TASK STATEMENT: Give the count of lines that hold the word "START" in this listing, with nothing added.

=====

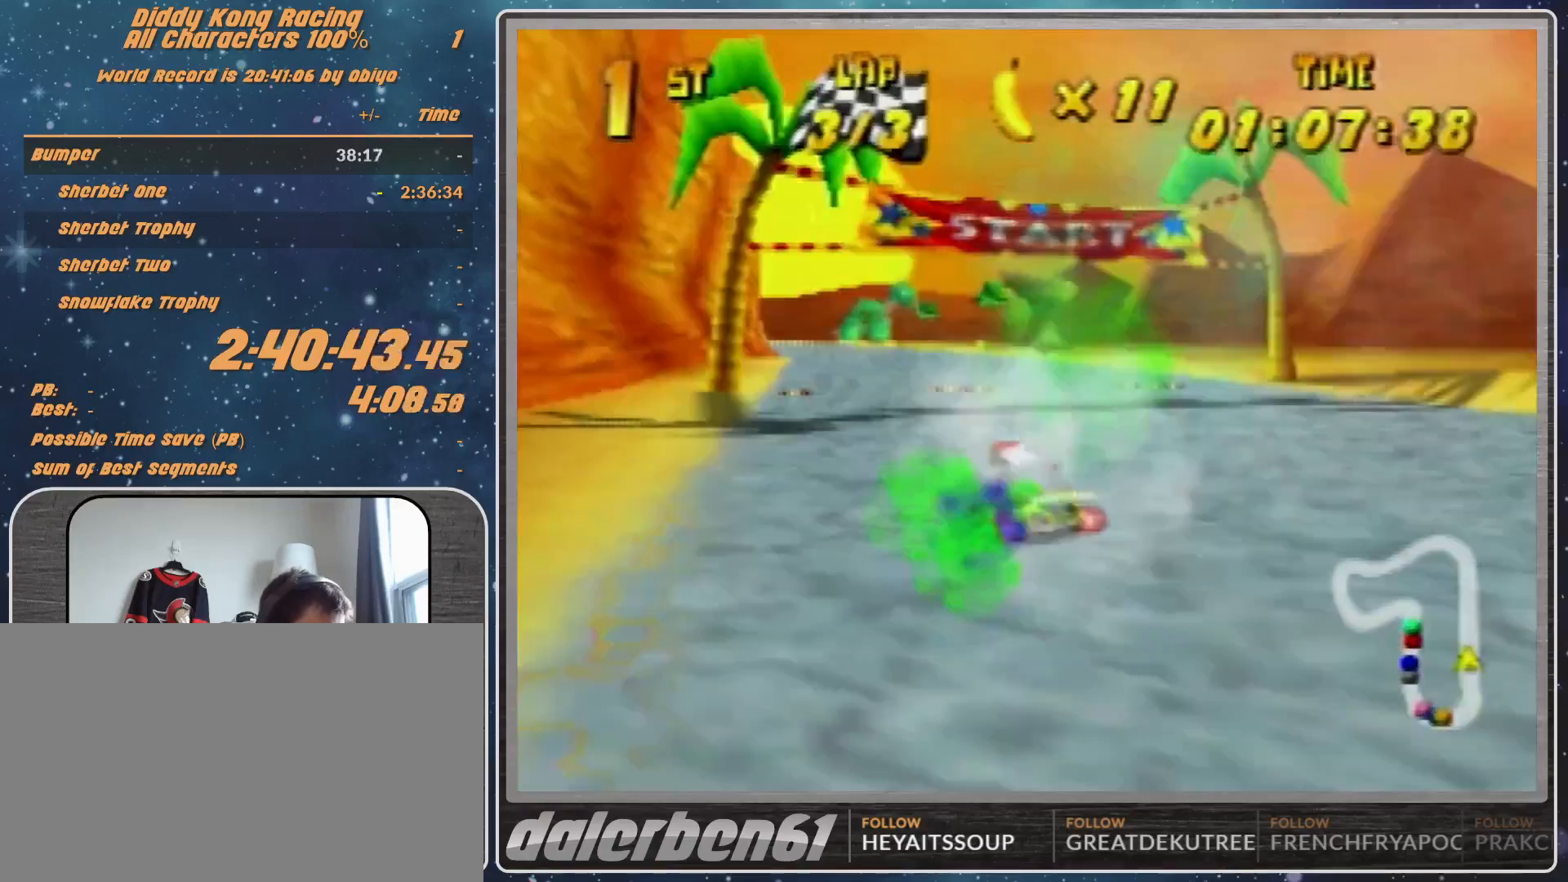
{"buttons": [], "left_stick": "up-left", "events": []}
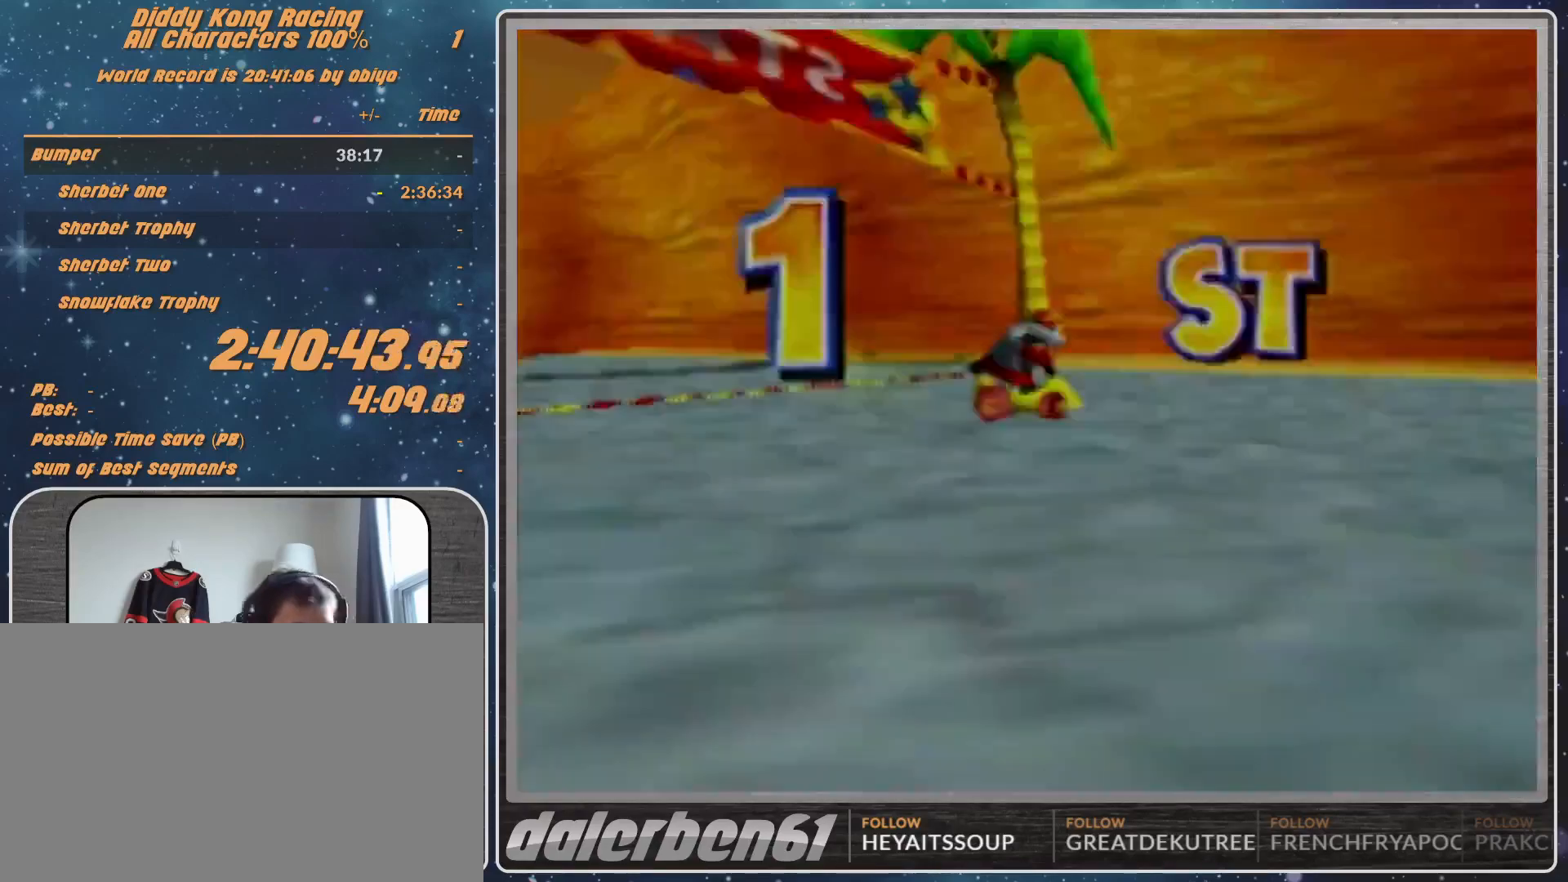
{"buttons": [], "left_stick": "center", "events": [[100, "left_stick", "center"]]}
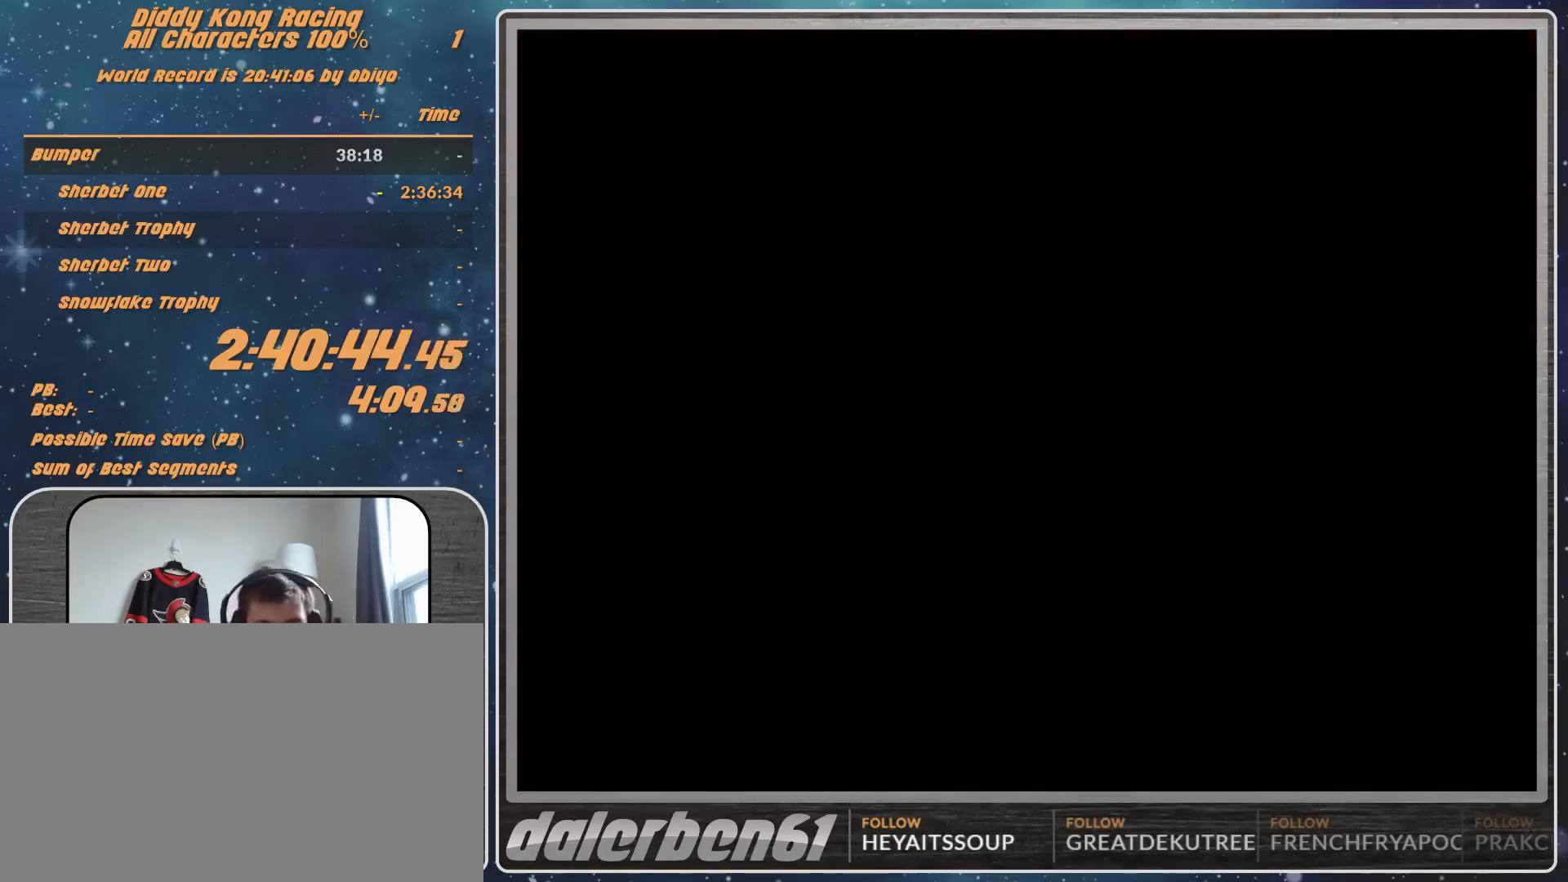
{"buttons": [], "left_stick": "center", "events": []}
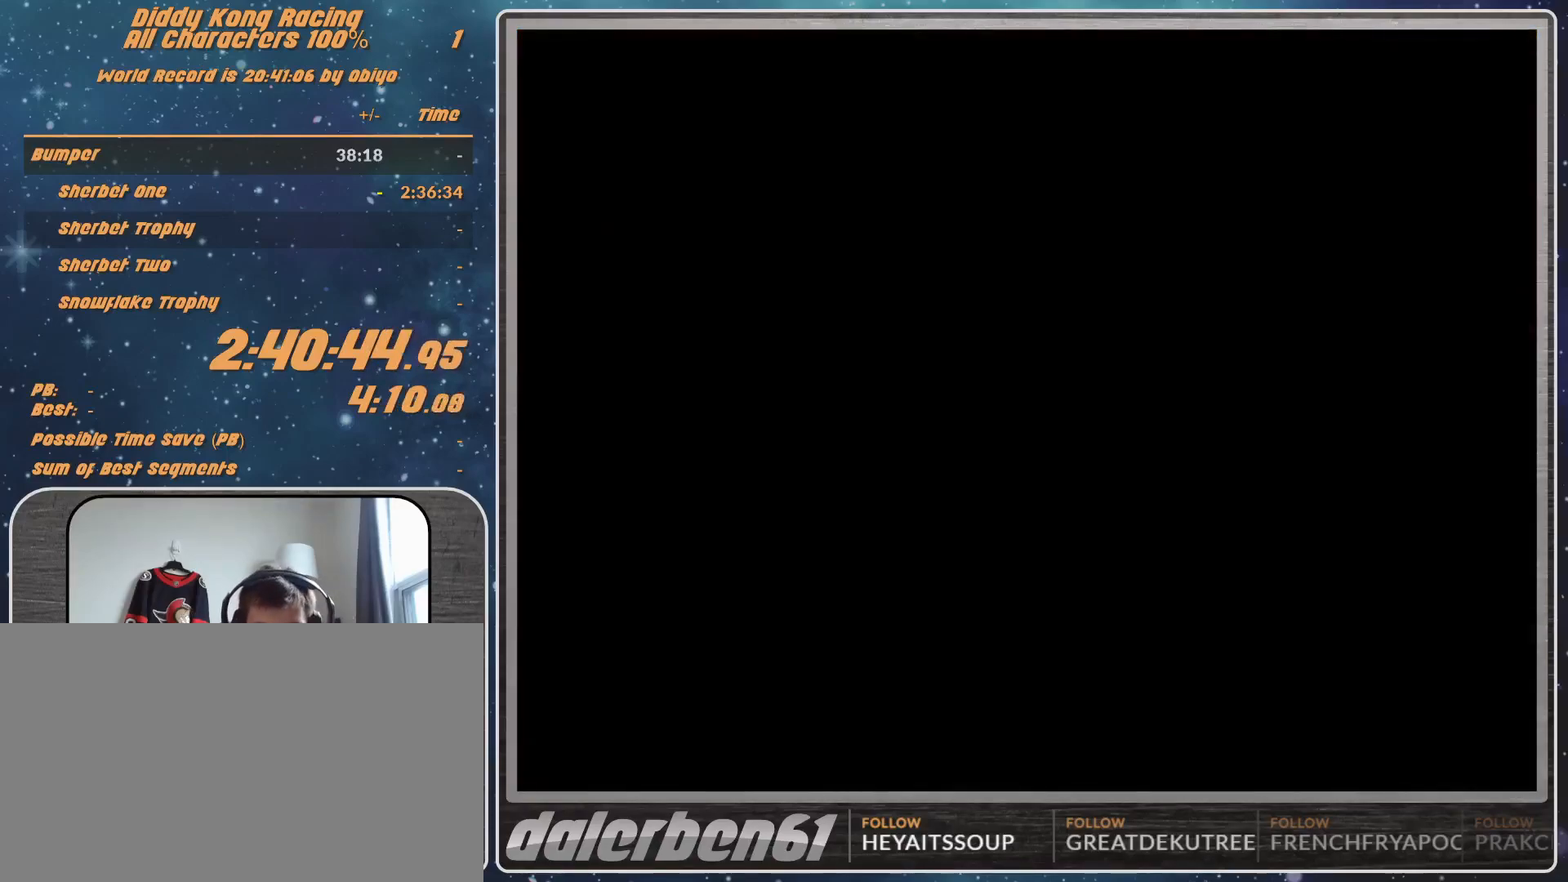
{"buttons": ["A", "START"], "left_stick": "center", "events": [[333, "A", "down"], [367, "A", "up"], [367, "START", "down"], [467, "A", "down"]]}
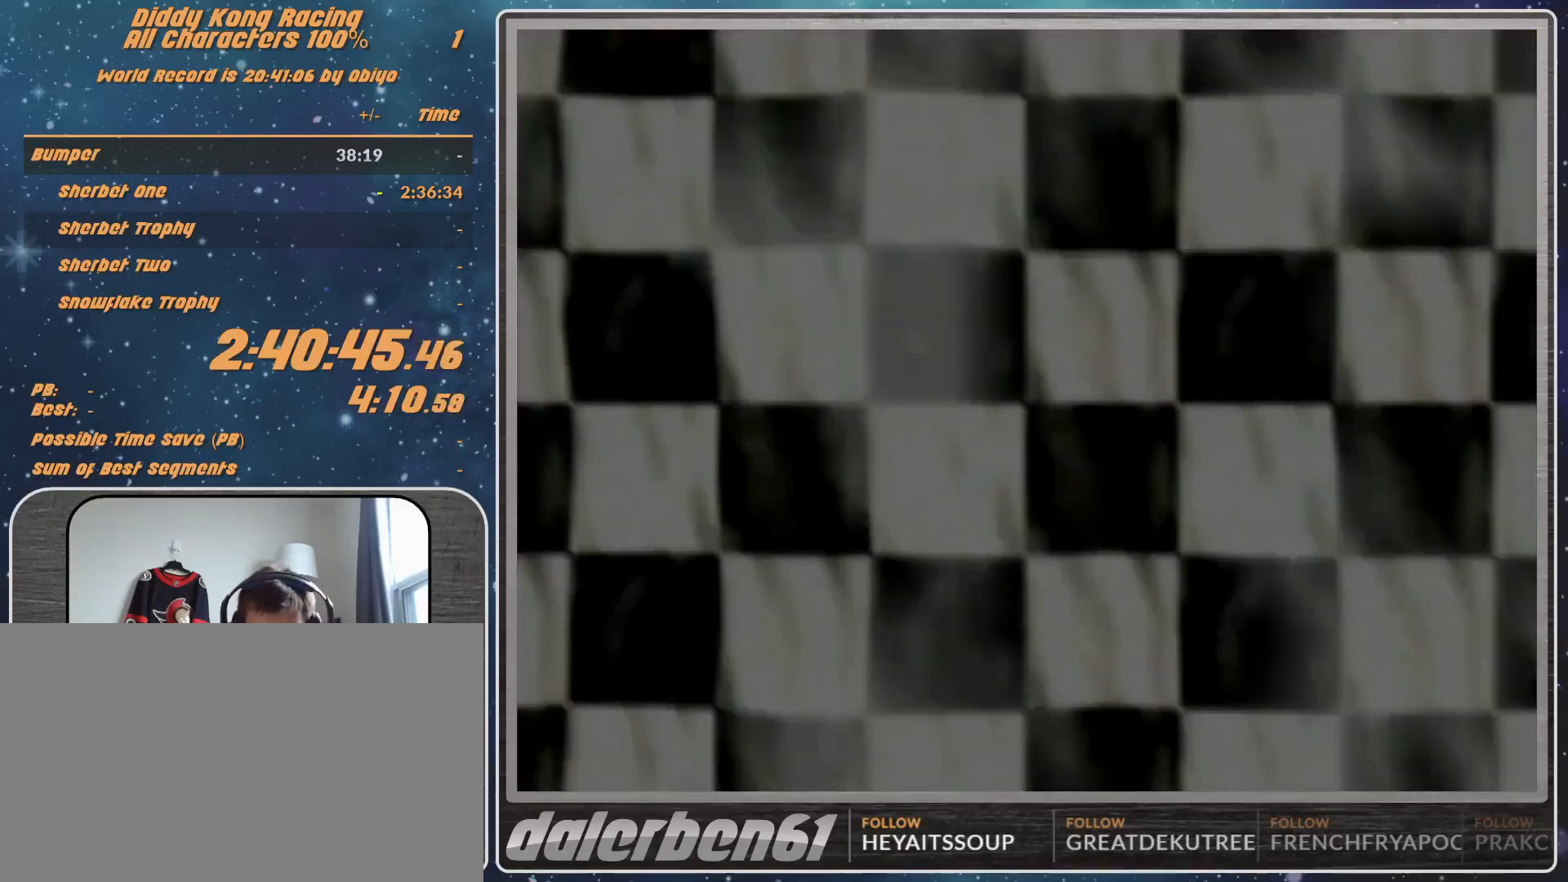
{"buttons": [], "left_stick": "center", "events": [[133, "A", "up"], [200, "START", "up"]]}
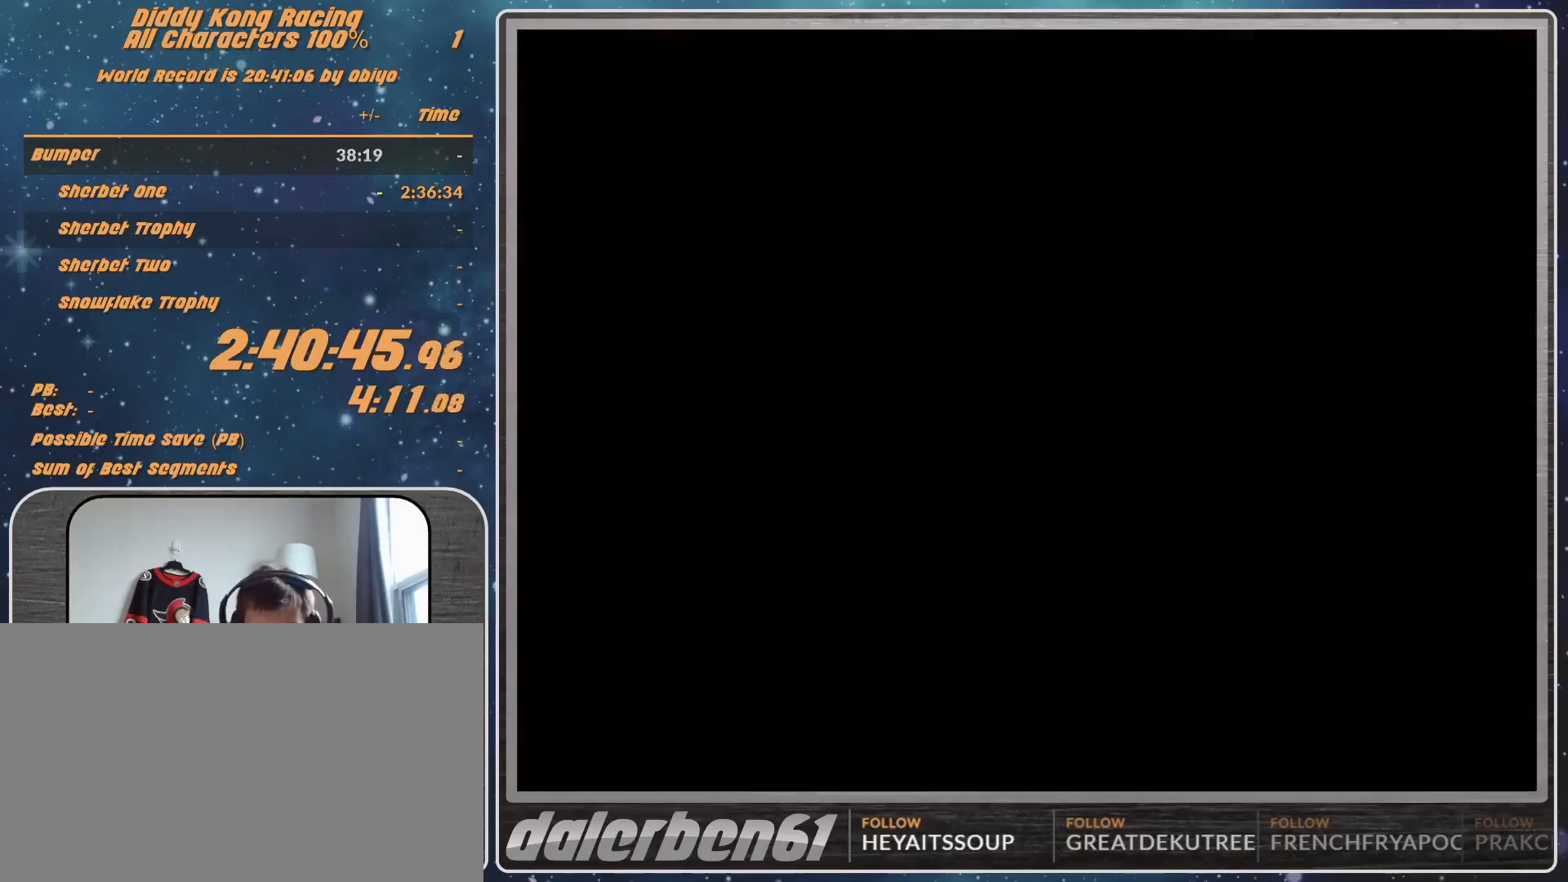
{"buttons": [], "left_stick": "center", "events": []}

=====

SOLUTION: 2